If I was gonna call you a dumbass, I'd flat out say it, so now I will.... you're a dumbass. I don't understand quantum-physics, that doesn't make me a moron. You asked a question and I gave you an answer that everybody else is giving you too.

A Wave Radio is not a folded horn, its closer to a transmission line. Horns are designed for high efficiency that often have a limited low end response (particularly in the PA world) whereas transmission lines, as previously stated, are more for developing a wider response range using smaller speakers that normally could not produce that range.


----------



## draarong2004 (Feb 20, 2005)

> _Originally posted by 10 sack king_@Apr 4 2005, 12:04 PM
> *na, i didnt call my self a dumbass, this is exactly how you said it home boy "since the concept of one is way beyond your understanding", how do you know what the fuck i can or cant understand, you the one talkin shit, jus cause you some self proclaimed genious doesnt mean tha rest of the world is a bunch of idiots, you must think you the smartest motherfucker their is huh, the way you talk shit i wouldnt doubt it, i asked a question and what do i get, a smart assed remark from you  :angry:
> [snapback]2951479[/snapback]​*


so, tell us, how many sub box's have you made on your own, all of which were perfectly made, and you know all the parameters of?


----------



## 10 sack king (Jul 14, 2004)

i dont remember the parameters but i built a lot of my boys boxes around all the requirements for their subs and they were all perfect , and as for you ibanender, jus shut ya shit talkin ass up, lol, peace out, tha 10 sack king


----------



## Brahma Brian (Nov 17, 2004)

> _Originally posted by 10 sack king_@Apr 6 2005, 10:19 AM
> *as for you ibanender, jus shut ya shit talkin ass up
> [snapback]2961224[/snapback]​*


:0 

http://www.layitlow.com/forums/index.php?showtopic=169461

Shit talking is ok when you can back it up...


----------



## ibanender (Jan 31, 2004)

> _Originally posted by 10 sack king_@Apr 6 2005, 10:19 AM
> *i dont remember the parameters but i built a lot of my boys boxes around all the requirements for their subs and they were all perfect , and as for you ibanender, jus shut ya shit talkin ass up, lol, peace out, tha 10 sack king
> [snapback]2961224[/snapback]​*


That's right, you built it how the manufacturer told you to. You dont know how to build anything outside of the manual. Why don't you email the manufacturer for THEIR T-line box for that sub and see what they tell you. I can afford to talk shit, I back it up. You on the other hand, should just keep your mouth shut to avoid looking dumber than you already have.


----------



## 10 sack king (Jul 14, 2004)

i really dont give a fuck what u done homeboy, jus shut the fuck up, lol, i dont care about shit you gotta say, you think your backin shit up cause you won a fuckin trophy,lol, ya, i guess it would when it comes to db comps sayin you the best at that shit but other than that u cant back up nuthin, look homeboy, i asked a ? and its like i said, i got a smart assed remark from you, maybe if you spent more time typing helpful posts and giving helpful answers instead of being a smart ass and knockin people and disrespectin, people like me wouldnt have to waste their time arguin wit your punk ass on the net over bullshit like this


----------



## weasle421 (Feb 28, 2005)

The more you type the dummer you make yourself look. Now I'm not calling you a dumbass, you are doing a good enough job on your own. 

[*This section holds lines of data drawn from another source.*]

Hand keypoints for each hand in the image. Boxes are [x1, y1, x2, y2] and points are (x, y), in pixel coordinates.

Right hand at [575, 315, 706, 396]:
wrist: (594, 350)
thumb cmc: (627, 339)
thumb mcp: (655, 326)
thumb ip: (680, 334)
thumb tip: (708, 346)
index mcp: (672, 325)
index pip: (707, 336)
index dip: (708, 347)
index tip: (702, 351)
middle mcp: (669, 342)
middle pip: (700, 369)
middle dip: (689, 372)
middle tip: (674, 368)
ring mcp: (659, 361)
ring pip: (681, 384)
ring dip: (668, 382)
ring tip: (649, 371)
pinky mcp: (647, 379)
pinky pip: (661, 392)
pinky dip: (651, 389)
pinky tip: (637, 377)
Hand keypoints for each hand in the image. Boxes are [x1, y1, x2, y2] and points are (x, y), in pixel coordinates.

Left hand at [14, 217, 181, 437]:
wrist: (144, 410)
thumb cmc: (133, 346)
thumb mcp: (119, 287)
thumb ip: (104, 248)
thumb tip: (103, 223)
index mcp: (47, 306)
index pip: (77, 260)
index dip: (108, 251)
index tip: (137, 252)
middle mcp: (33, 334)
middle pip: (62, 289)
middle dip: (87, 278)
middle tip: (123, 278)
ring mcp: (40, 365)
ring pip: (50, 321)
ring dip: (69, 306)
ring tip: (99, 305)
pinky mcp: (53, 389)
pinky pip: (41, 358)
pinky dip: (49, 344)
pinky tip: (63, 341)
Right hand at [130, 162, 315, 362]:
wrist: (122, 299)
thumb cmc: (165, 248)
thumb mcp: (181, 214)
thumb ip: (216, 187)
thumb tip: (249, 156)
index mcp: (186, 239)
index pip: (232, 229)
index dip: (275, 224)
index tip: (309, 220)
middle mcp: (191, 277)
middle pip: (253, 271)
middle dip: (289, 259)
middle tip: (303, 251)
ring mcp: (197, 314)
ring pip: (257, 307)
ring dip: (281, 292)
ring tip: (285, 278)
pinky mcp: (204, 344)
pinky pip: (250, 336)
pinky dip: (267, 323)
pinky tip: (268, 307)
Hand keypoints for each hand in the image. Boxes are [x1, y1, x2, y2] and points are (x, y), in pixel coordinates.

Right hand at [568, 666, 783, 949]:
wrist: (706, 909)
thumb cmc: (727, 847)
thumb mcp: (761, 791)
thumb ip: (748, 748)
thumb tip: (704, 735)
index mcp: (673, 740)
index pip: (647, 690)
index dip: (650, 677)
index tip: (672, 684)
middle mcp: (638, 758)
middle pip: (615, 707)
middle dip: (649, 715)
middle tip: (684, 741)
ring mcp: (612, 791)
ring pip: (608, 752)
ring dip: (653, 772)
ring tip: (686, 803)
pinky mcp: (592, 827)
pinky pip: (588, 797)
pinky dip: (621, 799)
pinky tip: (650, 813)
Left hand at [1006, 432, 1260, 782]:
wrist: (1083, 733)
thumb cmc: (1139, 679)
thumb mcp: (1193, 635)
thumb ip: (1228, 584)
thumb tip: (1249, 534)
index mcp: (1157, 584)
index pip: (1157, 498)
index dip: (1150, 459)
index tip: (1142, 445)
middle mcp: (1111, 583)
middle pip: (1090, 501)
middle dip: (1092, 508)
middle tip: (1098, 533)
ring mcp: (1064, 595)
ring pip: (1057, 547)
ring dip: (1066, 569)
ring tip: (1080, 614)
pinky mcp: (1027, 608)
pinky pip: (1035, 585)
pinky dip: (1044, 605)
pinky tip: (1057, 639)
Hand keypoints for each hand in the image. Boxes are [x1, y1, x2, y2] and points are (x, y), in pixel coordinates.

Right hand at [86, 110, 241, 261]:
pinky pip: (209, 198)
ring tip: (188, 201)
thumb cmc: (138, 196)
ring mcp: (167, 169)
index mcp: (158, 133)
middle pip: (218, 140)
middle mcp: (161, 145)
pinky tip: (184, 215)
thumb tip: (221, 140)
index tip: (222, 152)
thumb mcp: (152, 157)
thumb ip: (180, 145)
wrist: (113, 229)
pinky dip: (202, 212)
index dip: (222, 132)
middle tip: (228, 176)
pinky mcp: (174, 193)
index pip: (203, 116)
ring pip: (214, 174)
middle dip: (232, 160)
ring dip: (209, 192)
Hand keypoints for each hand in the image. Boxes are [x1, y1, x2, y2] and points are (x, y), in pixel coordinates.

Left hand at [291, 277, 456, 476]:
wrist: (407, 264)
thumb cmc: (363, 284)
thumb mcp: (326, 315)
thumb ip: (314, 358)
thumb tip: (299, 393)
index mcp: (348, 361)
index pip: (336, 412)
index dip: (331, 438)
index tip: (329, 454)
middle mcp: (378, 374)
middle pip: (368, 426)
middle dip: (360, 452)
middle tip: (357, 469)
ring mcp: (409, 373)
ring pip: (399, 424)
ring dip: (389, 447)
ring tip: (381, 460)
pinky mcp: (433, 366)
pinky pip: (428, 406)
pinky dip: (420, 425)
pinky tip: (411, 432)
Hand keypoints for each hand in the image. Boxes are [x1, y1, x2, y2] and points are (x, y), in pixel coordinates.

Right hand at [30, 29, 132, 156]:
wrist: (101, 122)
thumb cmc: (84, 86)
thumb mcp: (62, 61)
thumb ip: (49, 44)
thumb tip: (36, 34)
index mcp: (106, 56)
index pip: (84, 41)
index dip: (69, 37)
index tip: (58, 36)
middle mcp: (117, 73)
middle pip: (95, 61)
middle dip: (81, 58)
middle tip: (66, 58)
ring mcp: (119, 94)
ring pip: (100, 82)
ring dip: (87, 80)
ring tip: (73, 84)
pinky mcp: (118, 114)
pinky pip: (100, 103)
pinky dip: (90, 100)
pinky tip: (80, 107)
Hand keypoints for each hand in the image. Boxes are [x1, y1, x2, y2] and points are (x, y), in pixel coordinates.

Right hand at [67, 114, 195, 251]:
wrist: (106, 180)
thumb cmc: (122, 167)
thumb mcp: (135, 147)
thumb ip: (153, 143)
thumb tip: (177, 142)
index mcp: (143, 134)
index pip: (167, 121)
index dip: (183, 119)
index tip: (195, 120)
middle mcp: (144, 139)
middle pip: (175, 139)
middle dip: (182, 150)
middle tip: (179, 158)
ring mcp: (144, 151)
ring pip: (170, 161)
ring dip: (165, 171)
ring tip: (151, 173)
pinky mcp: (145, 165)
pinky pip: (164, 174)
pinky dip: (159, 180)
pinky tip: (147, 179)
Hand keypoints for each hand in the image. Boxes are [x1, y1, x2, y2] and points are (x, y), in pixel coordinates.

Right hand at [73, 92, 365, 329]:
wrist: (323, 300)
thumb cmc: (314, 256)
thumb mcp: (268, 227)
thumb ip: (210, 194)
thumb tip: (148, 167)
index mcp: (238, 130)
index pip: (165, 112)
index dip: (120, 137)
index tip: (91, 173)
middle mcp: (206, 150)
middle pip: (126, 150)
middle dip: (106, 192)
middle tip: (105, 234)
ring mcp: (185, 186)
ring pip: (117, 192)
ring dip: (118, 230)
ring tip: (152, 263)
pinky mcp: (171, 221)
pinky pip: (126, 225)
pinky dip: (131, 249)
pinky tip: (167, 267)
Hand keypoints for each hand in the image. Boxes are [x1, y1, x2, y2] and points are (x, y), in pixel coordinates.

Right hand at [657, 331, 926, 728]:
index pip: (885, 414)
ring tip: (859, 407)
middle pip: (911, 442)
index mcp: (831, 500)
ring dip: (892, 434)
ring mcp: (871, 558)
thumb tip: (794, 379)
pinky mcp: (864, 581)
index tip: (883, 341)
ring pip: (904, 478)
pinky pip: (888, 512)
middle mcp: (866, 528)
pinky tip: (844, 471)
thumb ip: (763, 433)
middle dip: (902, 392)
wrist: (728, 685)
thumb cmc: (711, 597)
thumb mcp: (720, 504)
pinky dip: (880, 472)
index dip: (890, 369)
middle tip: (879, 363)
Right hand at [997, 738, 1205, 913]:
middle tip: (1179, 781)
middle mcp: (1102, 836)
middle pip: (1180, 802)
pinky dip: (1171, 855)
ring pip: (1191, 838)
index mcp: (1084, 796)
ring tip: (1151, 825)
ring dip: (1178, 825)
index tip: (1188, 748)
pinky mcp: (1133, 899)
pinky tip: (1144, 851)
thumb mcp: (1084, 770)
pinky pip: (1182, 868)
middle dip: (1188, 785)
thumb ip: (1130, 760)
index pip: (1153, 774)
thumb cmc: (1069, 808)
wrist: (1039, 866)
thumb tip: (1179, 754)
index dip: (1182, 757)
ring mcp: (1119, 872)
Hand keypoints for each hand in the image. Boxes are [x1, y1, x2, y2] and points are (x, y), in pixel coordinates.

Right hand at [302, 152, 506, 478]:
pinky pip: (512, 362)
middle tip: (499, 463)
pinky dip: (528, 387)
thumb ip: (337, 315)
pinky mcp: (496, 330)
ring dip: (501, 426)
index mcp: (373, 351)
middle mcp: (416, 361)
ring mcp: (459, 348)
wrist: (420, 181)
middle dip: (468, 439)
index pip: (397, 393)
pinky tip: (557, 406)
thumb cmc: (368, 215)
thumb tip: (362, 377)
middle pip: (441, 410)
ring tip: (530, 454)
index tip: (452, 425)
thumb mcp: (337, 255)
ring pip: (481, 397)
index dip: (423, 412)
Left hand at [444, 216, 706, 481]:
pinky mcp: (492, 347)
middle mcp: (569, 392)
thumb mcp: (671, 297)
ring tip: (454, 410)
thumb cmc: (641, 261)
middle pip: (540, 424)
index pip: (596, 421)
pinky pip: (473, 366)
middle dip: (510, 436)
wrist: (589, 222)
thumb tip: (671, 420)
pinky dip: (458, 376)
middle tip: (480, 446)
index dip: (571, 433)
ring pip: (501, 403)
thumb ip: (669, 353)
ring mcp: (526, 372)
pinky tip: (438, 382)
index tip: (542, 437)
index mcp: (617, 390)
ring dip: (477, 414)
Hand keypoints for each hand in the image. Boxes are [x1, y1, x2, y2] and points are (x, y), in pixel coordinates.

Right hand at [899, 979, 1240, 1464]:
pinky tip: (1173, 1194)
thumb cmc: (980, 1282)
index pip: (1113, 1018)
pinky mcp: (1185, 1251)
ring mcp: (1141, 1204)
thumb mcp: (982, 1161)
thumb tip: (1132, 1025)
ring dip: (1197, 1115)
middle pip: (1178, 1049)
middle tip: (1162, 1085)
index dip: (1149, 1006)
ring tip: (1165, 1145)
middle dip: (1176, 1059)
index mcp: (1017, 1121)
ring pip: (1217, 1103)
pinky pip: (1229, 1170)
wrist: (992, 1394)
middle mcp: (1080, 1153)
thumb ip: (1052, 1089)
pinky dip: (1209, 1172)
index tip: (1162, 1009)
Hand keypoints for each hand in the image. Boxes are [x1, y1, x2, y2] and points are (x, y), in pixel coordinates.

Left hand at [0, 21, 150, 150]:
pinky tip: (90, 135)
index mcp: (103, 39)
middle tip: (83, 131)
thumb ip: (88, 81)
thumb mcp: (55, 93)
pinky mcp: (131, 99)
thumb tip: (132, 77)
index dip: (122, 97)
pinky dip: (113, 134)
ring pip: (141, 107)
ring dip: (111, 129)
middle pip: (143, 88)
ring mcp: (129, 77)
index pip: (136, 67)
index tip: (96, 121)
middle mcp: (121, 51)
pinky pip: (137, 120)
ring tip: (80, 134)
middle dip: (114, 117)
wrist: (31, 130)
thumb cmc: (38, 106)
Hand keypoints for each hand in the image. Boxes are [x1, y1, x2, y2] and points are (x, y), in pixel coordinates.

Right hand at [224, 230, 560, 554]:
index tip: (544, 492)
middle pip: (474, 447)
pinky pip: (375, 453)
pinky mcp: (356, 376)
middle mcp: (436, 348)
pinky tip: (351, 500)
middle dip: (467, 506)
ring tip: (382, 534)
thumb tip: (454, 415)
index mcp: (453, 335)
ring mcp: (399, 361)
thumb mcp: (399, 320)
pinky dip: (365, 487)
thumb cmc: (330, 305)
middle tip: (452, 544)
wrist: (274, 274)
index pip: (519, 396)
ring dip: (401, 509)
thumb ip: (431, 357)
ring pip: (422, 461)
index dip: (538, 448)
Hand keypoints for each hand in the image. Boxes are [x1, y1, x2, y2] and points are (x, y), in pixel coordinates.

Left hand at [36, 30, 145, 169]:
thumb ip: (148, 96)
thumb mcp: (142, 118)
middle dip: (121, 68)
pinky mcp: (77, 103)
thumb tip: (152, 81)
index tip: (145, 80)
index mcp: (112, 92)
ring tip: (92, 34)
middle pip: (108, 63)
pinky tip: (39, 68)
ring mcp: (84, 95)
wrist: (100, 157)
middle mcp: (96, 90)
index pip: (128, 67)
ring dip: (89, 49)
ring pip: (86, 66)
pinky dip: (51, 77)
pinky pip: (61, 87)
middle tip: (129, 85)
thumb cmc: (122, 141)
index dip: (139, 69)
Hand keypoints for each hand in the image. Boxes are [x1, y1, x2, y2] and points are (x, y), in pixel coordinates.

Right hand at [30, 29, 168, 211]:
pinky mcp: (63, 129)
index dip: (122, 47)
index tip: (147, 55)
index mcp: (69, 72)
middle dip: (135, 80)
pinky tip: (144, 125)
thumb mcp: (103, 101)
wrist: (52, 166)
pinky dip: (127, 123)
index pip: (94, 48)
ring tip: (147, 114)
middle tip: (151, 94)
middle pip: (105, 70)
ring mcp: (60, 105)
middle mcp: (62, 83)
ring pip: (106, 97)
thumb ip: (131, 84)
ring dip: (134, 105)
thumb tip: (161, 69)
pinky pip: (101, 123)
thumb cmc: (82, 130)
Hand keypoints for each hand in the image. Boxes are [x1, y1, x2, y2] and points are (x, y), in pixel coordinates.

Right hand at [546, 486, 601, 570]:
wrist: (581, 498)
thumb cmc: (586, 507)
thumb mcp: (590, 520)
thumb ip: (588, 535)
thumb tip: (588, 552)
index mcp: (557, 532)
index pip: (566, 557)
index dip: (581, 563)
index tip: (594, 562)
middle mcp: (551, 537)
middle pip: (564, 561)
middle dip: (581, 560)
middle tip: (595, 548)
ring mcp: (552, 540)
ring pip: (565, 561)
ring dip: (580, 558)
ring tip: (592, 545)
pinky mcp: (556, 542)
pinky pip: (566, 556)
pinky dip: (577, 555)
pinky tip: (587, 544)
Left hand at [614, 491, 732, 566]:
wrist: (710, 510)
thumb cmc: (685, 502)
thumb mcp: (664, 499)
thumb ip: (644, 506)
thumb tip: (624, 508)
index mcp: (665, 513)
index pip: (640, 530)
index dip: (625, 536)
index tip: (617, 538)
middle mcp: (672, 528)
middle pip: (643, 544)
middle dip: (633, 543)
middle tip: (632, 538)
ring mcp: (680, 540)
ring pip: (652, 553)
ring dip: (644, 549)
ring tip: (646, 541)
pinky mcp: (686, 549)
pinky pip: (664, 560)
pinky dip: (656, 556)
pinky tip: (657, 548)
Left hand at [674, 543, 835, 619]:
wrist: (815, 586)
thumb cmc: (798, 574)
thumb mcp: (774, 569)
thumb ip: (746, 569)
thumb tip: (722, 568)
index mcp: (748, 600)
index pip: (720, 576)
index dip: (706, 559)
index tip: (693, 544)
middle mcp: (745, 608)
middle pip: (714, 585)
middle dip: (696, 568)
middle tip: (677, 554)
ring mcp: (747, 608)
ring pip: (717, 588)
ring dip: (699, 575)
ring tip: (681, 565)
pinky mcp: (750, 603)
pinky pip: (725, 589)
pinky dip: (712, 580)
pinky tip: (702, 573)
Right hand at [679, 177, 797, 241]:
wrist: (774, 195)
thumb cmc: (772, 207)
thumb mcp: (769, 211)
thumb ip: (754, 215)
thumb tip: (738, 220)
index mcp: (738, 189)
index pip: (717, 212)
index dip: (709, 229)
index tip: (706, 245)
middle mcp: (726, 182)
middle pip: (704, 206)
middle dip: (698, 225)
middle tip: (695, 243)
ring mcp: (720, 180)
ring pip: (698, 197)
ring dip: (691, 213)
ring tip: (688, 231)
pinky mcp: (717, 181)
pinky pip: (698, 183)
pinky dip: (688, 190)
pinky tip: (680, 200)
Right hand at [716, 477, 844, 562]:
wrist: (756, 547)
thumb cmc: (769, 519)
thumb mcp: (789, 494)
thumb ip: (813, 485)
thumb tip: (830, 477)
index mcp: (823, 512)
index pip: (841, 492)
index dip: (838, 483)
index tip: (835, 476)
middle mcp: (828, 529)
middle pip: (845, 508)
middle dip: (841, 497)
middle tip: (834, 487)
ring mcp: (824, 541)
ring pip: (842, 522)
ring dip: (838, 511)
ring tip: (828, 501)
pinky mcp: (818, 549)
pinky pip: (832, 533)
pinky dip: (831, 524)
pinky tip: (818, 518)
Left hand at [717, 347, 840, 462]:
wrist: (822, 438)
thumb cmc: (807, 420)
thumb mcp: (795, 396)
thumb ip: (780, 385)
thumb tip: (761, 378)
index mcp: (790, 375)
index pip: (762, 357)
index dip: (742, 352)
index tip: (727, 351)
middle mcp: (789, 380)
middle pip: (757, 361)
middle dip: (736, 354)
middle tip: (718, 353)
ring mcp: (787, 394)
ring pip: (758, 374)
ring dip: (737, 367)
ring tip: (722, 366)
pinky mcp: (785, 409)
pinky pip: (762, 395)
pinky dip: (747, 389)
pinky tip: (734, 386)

As for Iban not being able to back it up, 5 db louder than second looks to me like he is. This is not a "fluke" for him every system i have ever heard of his was not just loud but Fucking loud.


----------



## ibanender (Jan 31, 2004)

> _Originally posted by weasle421_@Apr 6 2005, 02:41 PM
> *The more you type the dummer you make yourself look. Now I'm not calling you a dumbass, you are doing a good enough job on your own.
> 
> As for Iban not being able to back it up, 5 db louder than second looks to me like he is. This is not a "fluke" for him every system i have ever heard of his was not just loud but Fucking loud.
> [snapback]2962461[/snapback]​*


Also not to mention it was at Spring Break Nationals, the biggest competition of the year. SBN is bigger than any finals event, every year. I guess competing among over 300 other competitors and winning mean I don't know anything.

I give help to those who deserve it, not those who are too insecure to accept the fact that somebody is smarter than them. I never once used the term "dumb" or "stupid" until you got a boner and went nuts. *If you can't accept the answer, don't ask the question.*


----------